“Okay,” Bertha said.
The blind man got up, picked up his cane, and, with the tip, explored his way to the door. Abruptly he stopped, turned, and said, “I’ve partially retired. If the weather isn’t nice, I won’t be working.”
Chapter II
Bertha Cool glared down at Elsie Brand, taking her indignation out on the stenographer.
“Can you beat that?” she demanded. “The guy pulls open his shirt, unbuttons his pants, and has a money belt wrapped around him that looks like a spare tyre. He opens one of the pockets, pulls out a bunch of bills, and peels off one. It’s a century. I ask him has he got anything smaller, and he says no.”
Elsie Brand seemed to see nothing peculiar about that.

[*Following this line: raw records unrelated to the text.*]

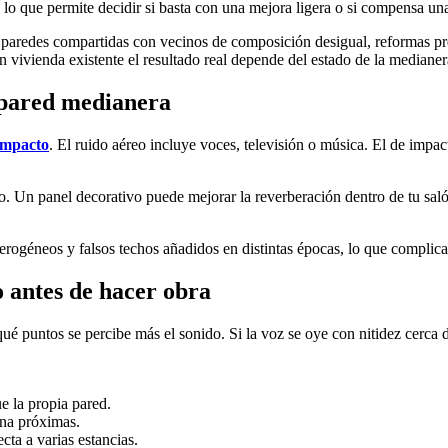
 lo que permite decidir si basta con una mejora ligera o si compensa u
r paredes compartidas con vecinos de composición desigual, reformas pre
n vivienda existente el resultado real depende del estado de la medianer
 pared medianera
 impacto
. El ruido aéreo incluye voces, televisión o música. El de impac
do. Un panel decorativo puede mejorar la reverberación dentro de tu sal
rogéneos y falsos techos añadidos en distintas épocas, lo que complica 
o antes de hacer obra
qué puntos se percibe más el sonido. Si la voz se oye con nitidez cerca
e la propia pared.
iana próximas.
cta a varias estancias.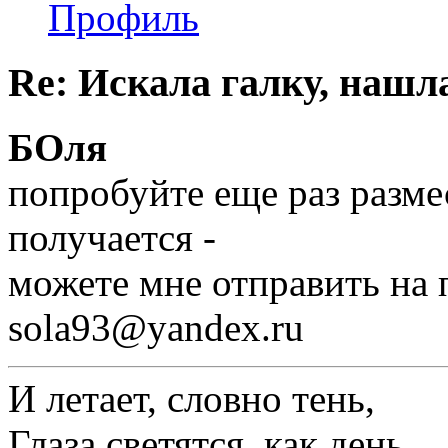
Профиль
Re: Искала галку, нашл
БОля
попробуйте еще раз разме
получается -
можете мне отправить на 
sola93@yandex.ru
И летает, словно тень,
Глаза светятся, как день...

“A guy,” Bertha Cool said, “who sits down on the sidewalk, doesn’t have to pay any rent, has no taxes, no employees, and doesn’t have to make out a lot of social security reports. He has a money belt strapped around him that has a fortune in it. I have to change that hundred, and it takes damn near every cent in my cash box. And then,” and Bertha Cool’s voice rose to a high pitch of emotion, “and then, mind you, he turns around at the door and says that he won’t be working unless the weather is good. I’ve never been able to stay in bed on those cold, rainy mornings — or when there’s a damp, slimy fog. I get out and slosh my way up to the office, splashing around through puddles, getting my ankles soaking wet, and—”
“Yes,” Elsie Brand said, “I do the same thing. Only I have to get here an hour earlier than you do, Mrs. Cool, and if I had to change a hundred-dollar bill, I’d—”
“All right, all right,” Bertha Cool interrupted quickly, sensing that the conversation had turned on dangerous ground, and that Elsie Brand might be going to mention quite casually the high wages that were being paid government stenographers. “Never mind that end of it. Skip it. I just stopped by to tell you that I’m going to be out for a while. I’m going to find a girl who was hurt in an automobile accident.”
“Going to handle it yourself?” Elsie Brand asked.